[[ The records, beginning ]]
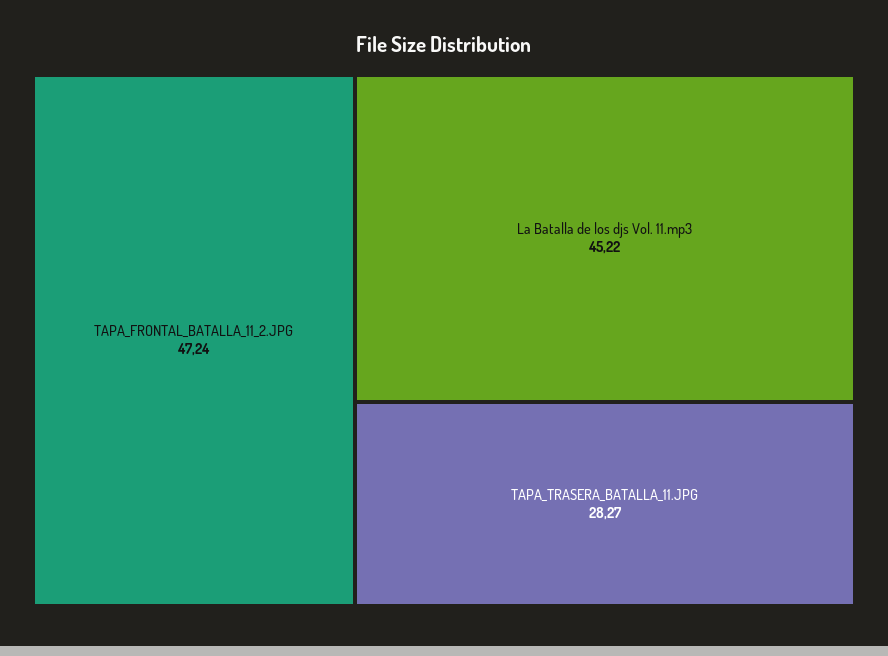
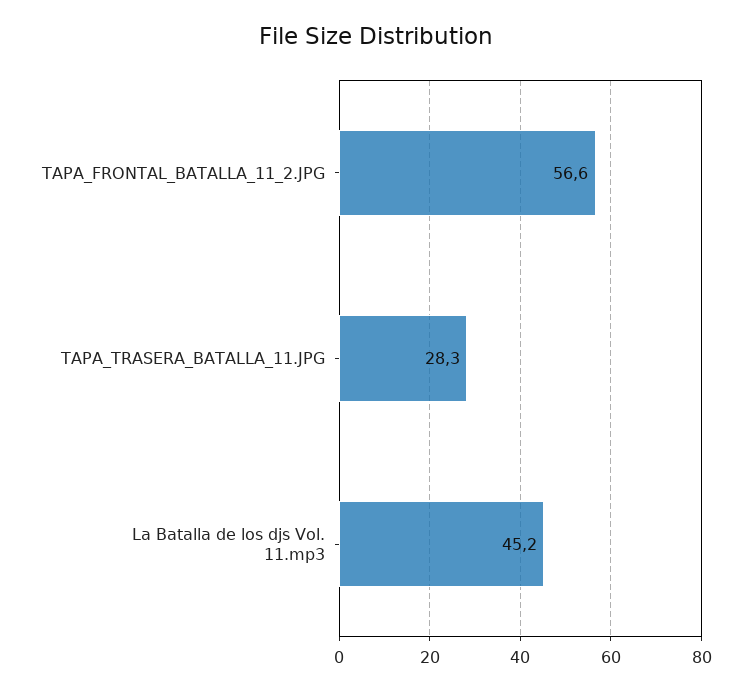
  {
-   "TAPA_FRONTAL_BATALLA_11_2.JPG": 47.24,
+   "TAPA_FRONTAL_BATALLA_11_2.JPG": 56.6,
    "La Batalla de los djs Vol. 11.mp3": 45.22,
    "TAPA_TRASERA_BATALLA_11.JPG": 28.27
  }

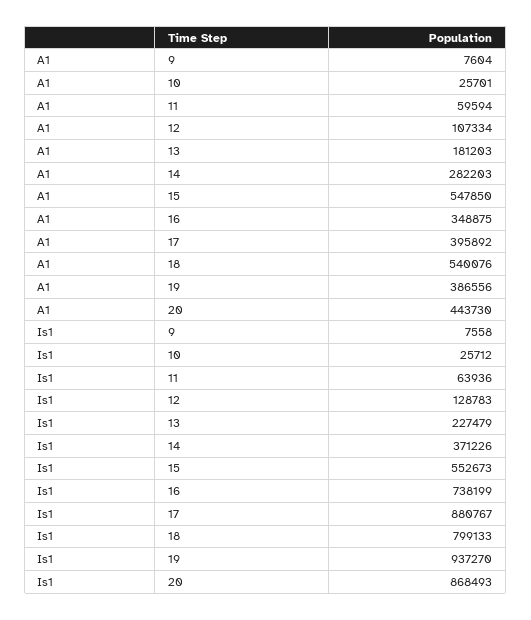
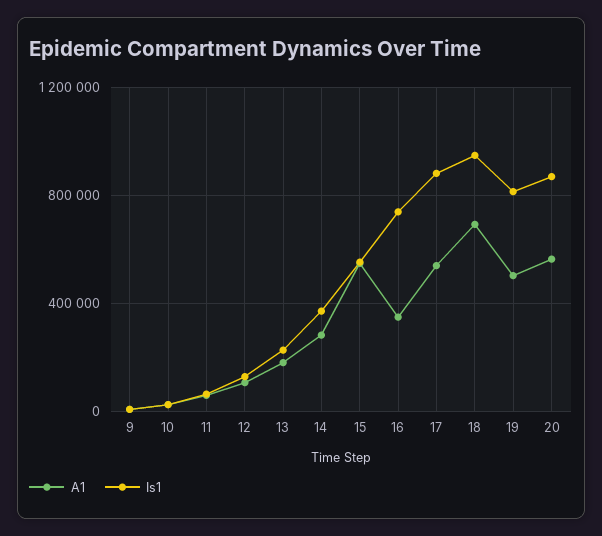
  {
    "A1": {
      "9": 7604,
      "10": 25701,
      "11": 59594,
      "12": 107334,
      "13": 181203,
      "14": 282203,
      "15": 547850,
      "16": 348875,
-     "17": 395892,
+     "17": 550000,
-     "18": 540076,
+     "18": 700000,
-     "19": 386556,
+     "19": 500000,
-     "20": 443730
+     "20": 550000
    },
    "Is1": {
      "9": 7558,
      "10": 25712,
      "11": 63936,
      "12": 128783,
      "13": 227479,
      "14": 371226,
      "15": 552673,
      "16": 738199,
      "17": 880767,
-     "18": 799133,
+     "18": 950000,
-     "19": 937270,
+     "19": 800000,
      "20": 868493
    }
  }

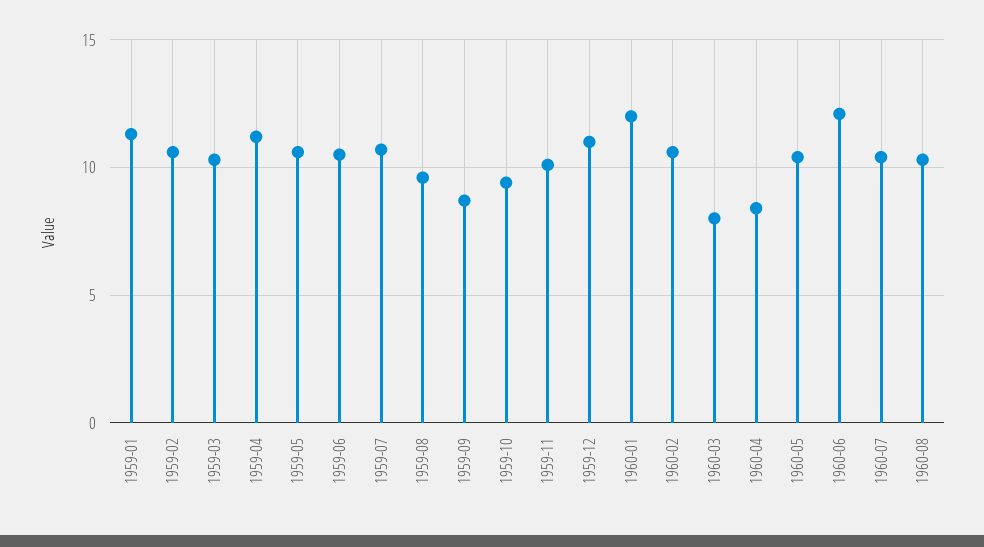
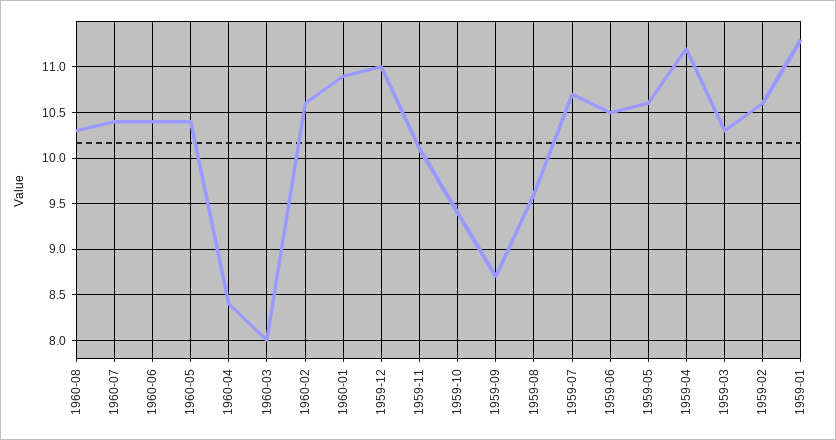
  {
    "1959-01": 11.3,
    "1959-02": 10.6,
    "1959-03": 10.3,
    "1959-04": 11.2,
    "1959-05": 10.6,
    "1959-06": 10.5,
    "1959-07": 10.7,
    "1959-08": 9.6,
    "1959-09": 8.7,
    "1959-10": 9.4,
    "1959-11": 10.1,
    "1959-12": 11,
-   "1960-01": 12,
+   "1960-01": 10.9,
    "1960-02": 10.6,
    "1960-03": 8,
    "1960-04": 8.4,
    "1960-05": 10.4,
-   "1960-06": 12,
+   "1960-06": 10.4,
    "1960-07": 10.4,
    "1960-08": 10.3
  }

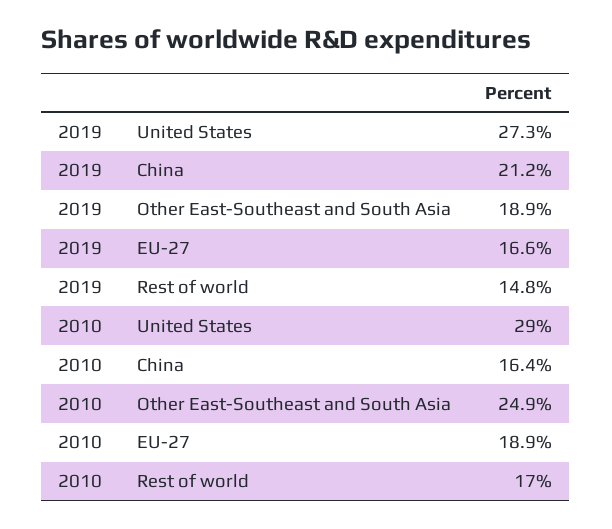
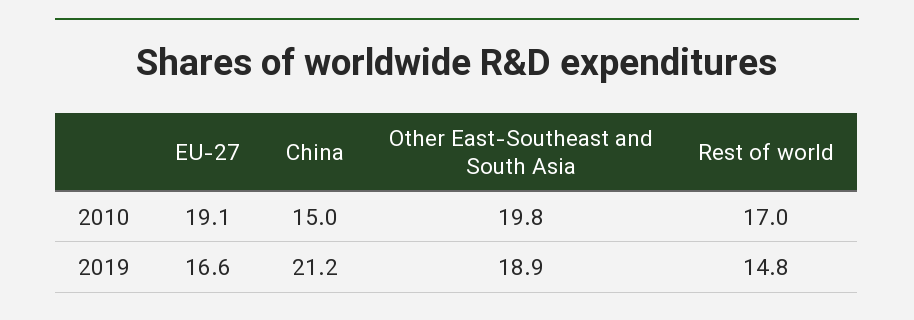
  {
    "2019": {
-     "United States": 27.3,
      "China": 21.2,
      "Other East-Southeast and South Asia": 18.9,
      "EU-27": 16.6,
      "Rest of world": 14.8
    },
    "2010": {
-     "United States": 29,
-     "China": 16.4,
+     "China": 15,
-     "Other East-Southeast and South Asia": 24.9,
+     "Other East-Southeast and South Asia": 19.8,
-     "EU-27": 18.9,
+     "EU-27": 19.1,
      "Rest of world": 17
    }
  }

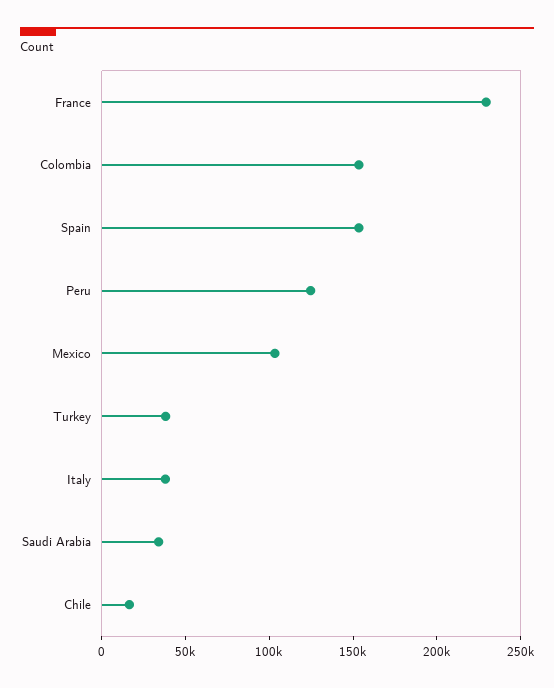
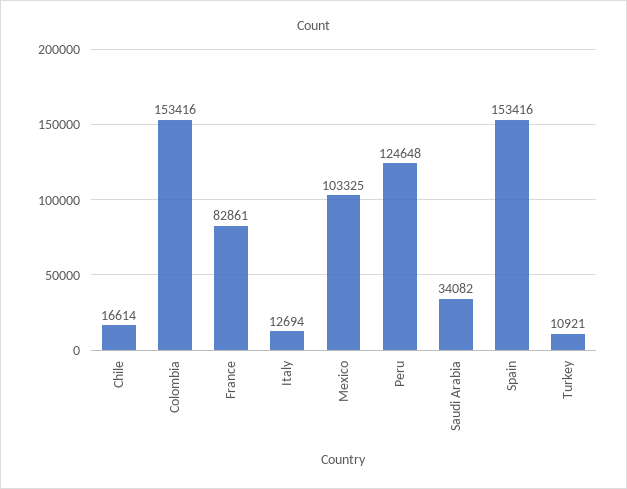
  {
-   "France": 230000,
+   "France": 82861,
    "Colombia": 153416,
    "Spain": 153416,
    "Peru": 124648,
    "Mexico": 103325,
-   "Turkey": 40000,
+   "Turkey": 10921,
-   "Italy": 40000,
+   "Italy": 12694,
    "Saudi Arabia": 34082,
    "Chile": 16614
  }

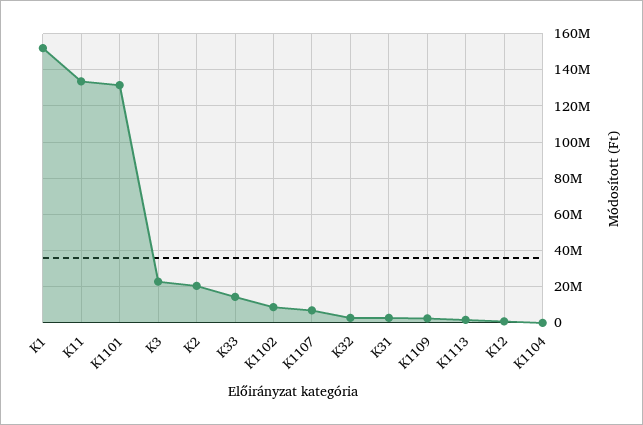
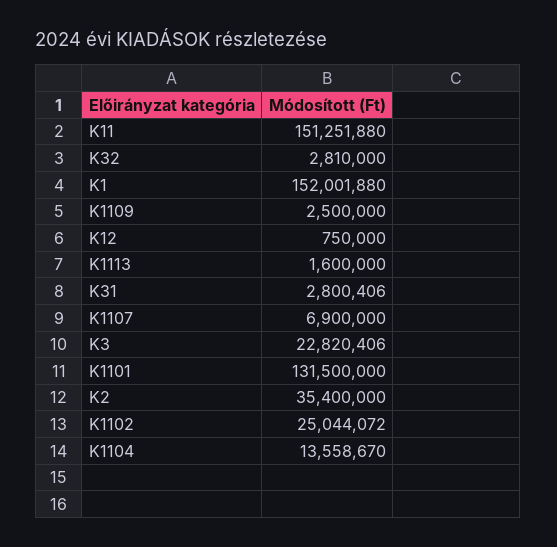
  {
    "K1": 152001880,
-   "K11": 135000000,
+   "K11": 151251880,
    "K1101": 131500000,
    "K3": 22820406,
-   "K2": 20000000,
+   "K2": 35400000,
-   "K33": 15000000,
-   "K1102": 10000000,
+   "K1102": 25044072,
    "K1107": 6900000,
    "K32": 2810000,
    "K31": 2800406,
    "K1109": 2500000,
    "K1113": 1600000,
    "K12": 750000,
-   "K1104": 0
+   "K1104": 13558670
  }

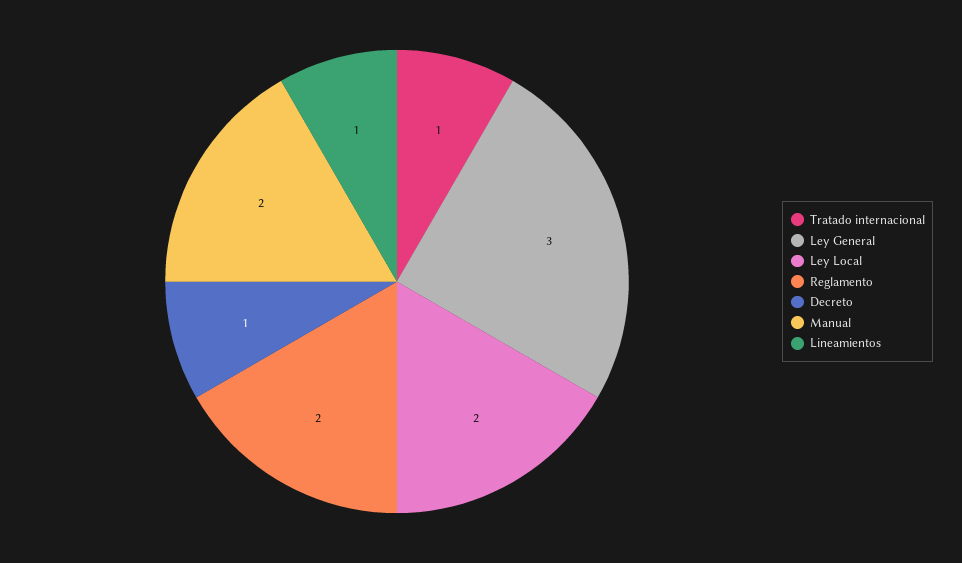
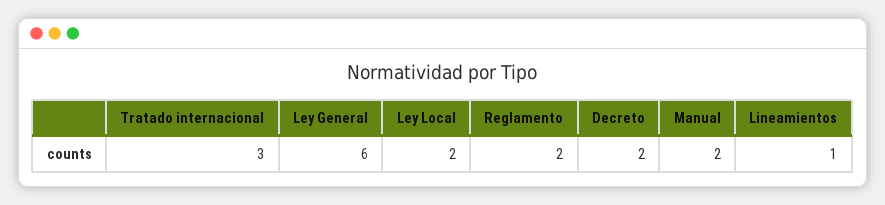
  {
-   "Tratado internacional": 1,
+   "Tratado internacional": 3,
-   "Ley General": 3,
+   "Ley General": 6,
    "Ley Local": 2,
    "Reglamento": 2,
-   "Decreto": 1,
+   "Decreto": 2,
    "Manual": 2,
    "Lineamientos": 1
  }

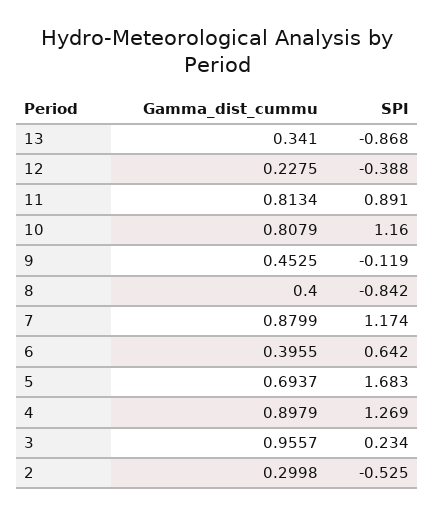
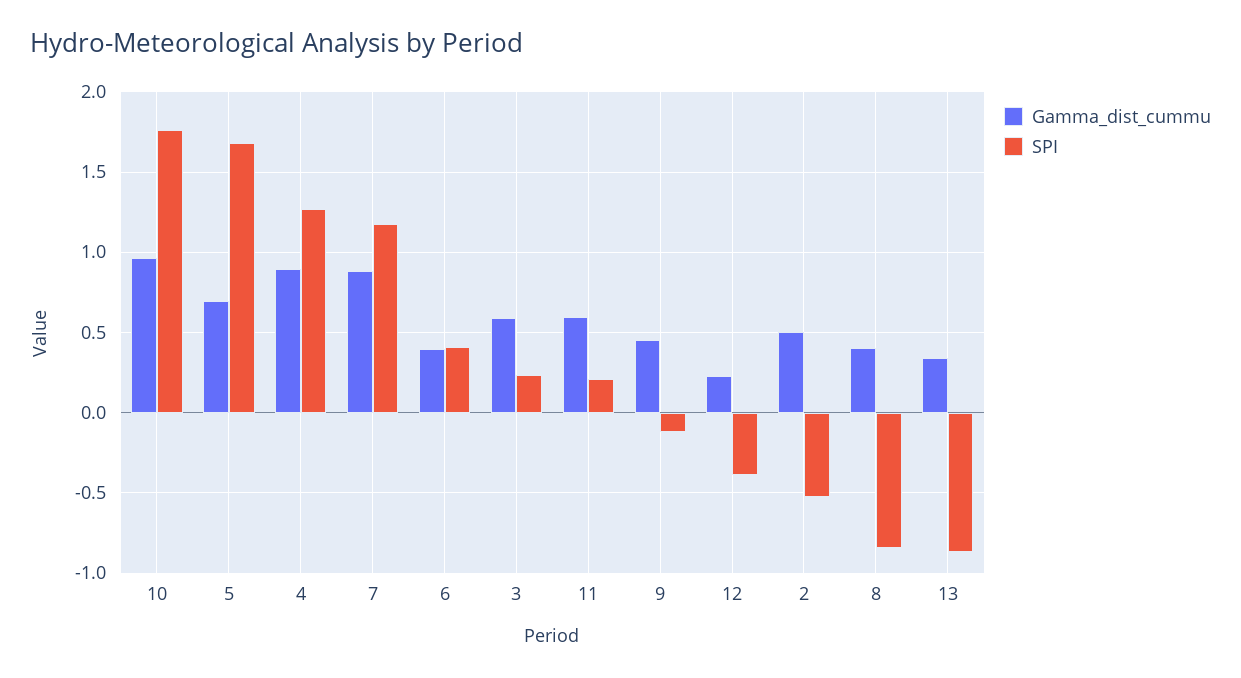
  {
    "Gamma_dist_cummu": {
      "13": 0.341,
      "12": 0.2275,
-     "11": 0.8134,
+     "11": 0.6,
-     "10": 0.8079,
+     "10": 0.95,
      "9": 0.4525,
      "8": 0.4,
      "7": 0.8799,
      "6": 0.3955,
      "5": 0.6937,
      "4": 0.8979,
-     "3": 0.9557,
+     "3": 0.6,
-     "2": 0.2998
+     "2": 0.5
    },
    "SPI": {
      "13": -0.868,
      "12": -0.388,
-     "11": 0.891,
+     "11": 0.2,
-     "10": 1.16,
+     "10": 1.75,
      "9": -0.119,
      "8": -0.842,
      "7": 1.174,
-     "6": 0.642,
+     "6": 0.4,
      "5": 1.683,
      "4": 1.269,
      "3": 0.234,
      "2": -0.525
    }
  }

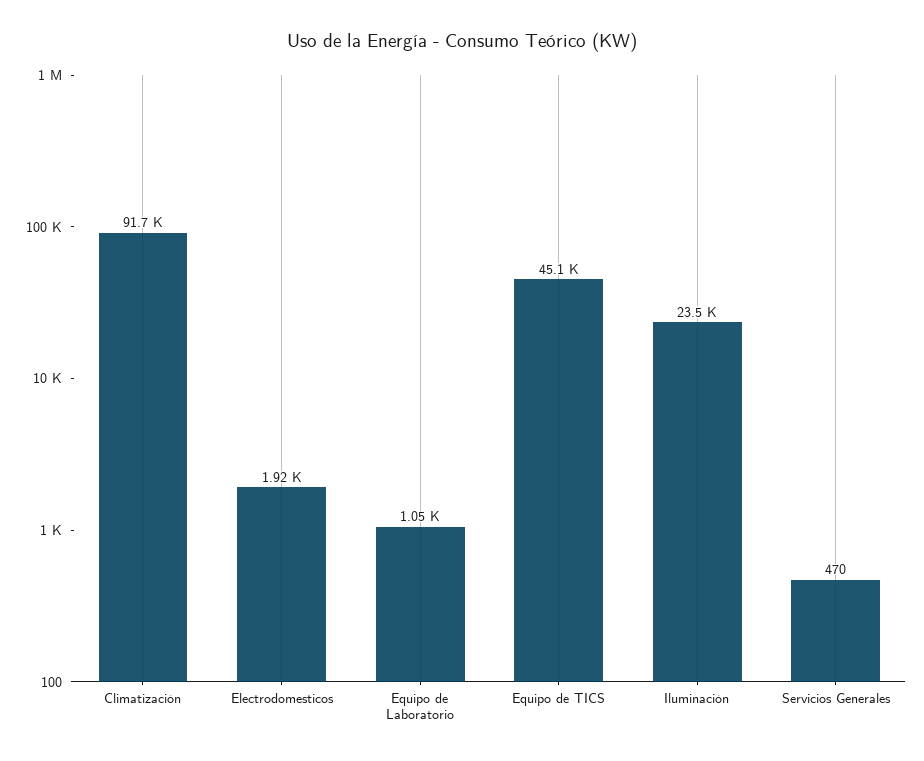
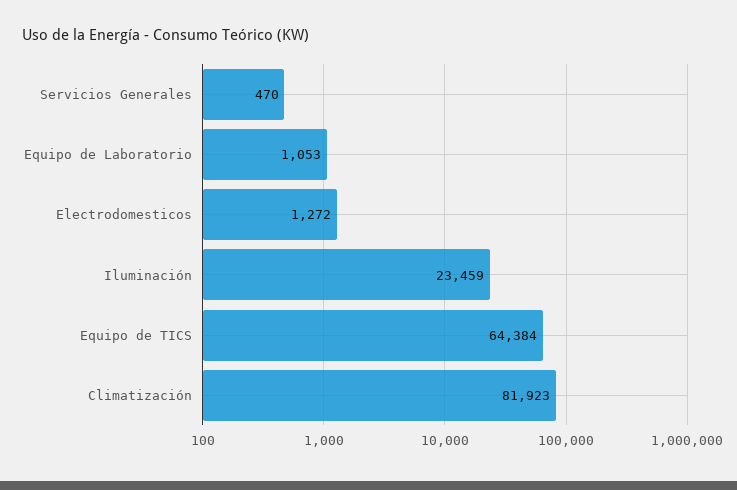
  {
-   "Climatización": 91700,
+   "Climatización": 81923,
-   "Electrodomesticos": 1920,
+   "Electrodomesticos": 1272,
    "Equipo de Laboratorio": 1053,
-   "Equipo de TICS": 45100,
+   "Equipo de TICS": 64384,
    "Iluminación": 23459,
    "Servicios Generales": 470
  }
[[ The records, end ]]
**Task**
Working from the listing above, retype it exactly but include no images.

**Solution for this problem**
  {
-   "TAPA_FRONTAL_BATALLA_11_2.JPG": 47.24,
+   "TAPA_FRONTAL_BATALLA_11_2.JPG": 56.6,
    "La Batalla de los djs Vol. 11.mp3": 45.22,
    "TAPA_TRASERA_BATALLA_11.JPG": 28.27
  }

  {
    "A1": {
      "9": 7604,
      "10": 25701,
      "11": 59594,
      "12": 107334,
      "13": 181203,
      "14": 282203,
      "15": 547850,
      "16": 348875,
-     "17": 395892,
+     "17": 550000,
-     "18": 540076,
+     "18": 700000,
-     "19": 386556,
+     "19": 500000,
-     "20": 443730
+     "20": 550000
    },
    "Is1": {
      "9": 7558,
      "10": 25712,
      "11": 63936,
      "12": 128783,
      "13": 227479,
      "14": 371226,
      "15": 552673,
      "16": 738199,
      "17": 880767,
-     "18": 799133,
+     "18": 950000,
-     "19": 937270,
+     "19": 800000,
      "20": 868493
    }
  }

  {
    "1959-01": 11.3,
    "1959-02": 10.6,
    "1959-03": 10.3,
    "1959-04": 11.2,
    "1959-05": 10.6,
    "1959-06": 10.5,
    "1959-07": 10.7,
    "1959-08": 9.6,
    "1959-09": 8.7,
    "1959-10": 9.4,
    "1959-11": 10.1,
    "1959-12": 11,
-   "1960-01": 12,
+   "1960-01": 10.9,
    "1960-02": 10.6,
    "1960-03": 8,
    "1960-04": 8.4,
    "1960-05": 10.4,
-   "1960-06": 12,
+   "1960-06": 10.4,
    "1960-07": 10.4,
    "1960-08": 10.3
  }

  {
    "2019": {
-     "United States": 27.3,
      "China": 21.2,
      "Other East-Southeast and South Asia": 18.9,
      "EU-27": 16.6,
      "Rest of world": 14.8
    },
    "2010": {
-     "United States": 29,
-     "China": 16.4,
+     "China": 15,
-     "Other East-Southeast and South Asia": 24.9,
+     "Other East-Southeast and South Asia": 19.8,
-     "EU-27": 18.9,
+     "EU-27": 19.1,
      "Rest of world": 17
    }
  }

  {
-   "France": 230000,
+   "France": 82861,
    "Colombia": 153416,
    "Spain": 153416,
    "Peru": 124648,
    "Mexico": 103325,
-   "Turkey": 40000,
+   "Turkey": 10921,
-   "Italy": 40000,
+   "Italy": 12694,
    "Saudi Arabia": 34082,
    "Chile": 16614
  }

  {
    "K1": 152001880,
-   "K11": 135000000,
+   "K11": 151251880,
    "K1101": 131500000,
    "K3": 22820406,
-   "K2": 20000000,
+   "K2": 35400000,
-   "K33": 15000000,
-   "K1102": 10000000,
+   "K1102": 25044072,
    "K1107": 6900000,
    "K32": 2810000,
    "K31": 2800406,
    "K1109": 2500000,
    "K1113": 1600000,
    "K12": 750000,
-   "K1104": 0
+   "K1104": 13558670
  }

  {
-   "Tratado internacional": 1,
+   "Tratado internacional": 3,
-   "Ley General": 3,
+   "Ley General": 6,
    "Ley Local": 2,
    "Reglamento": 2,
-   "Decreto": 1,
+   "Decreto": 2,
    "Manual": 2,
    "Lineamientos": 1
  }

  {
    "Gamma_dist_cummu": {
      "13": 0.341,
      "12": 0.2275,
-     "11": 0.8134,
+     "11": 0.6,
-     "10": 0.8079,
+     "10": 0.95,
      "9": 0.4525,
      "8": 0.4,
      "7": 0.8799,
      "6": 0.3955,
      "5": 0.6937,
      "4": 0.8979,
-     "3": 0.9557,
+     "3": 0.6,
-     "2": 0.2998
+     "2": 0.5
    },
    "SPI": {
      "13": -0.868,
      "12": -0.388,
-     "11": 0.891,
+     "11": 0.2,
-     "10": 1.16,
+     "10": 1.75,
      "9": -0.119,
      "8": -0.842,
      "7": 1.174,
-     "6": 0.642,
+     "6": 0.4,
      "5": 1.683,
      "4": 1.269,
      "3": 0.234,
      "2": -0.525
    }
  }

  {
-   "Climatización": 91700,
+   "Climatización": 81923,
-   "Electrodomesticos": 1920,
+   "Electrodomesticos": 1272,
    "Equipo de Laboratorio": 1053,
-   "Equipo de TICS": 45100,
+   "Equipo de TICS": 64384,
    "Iluminación": 23459,
    "Servicios Generales": 470
  }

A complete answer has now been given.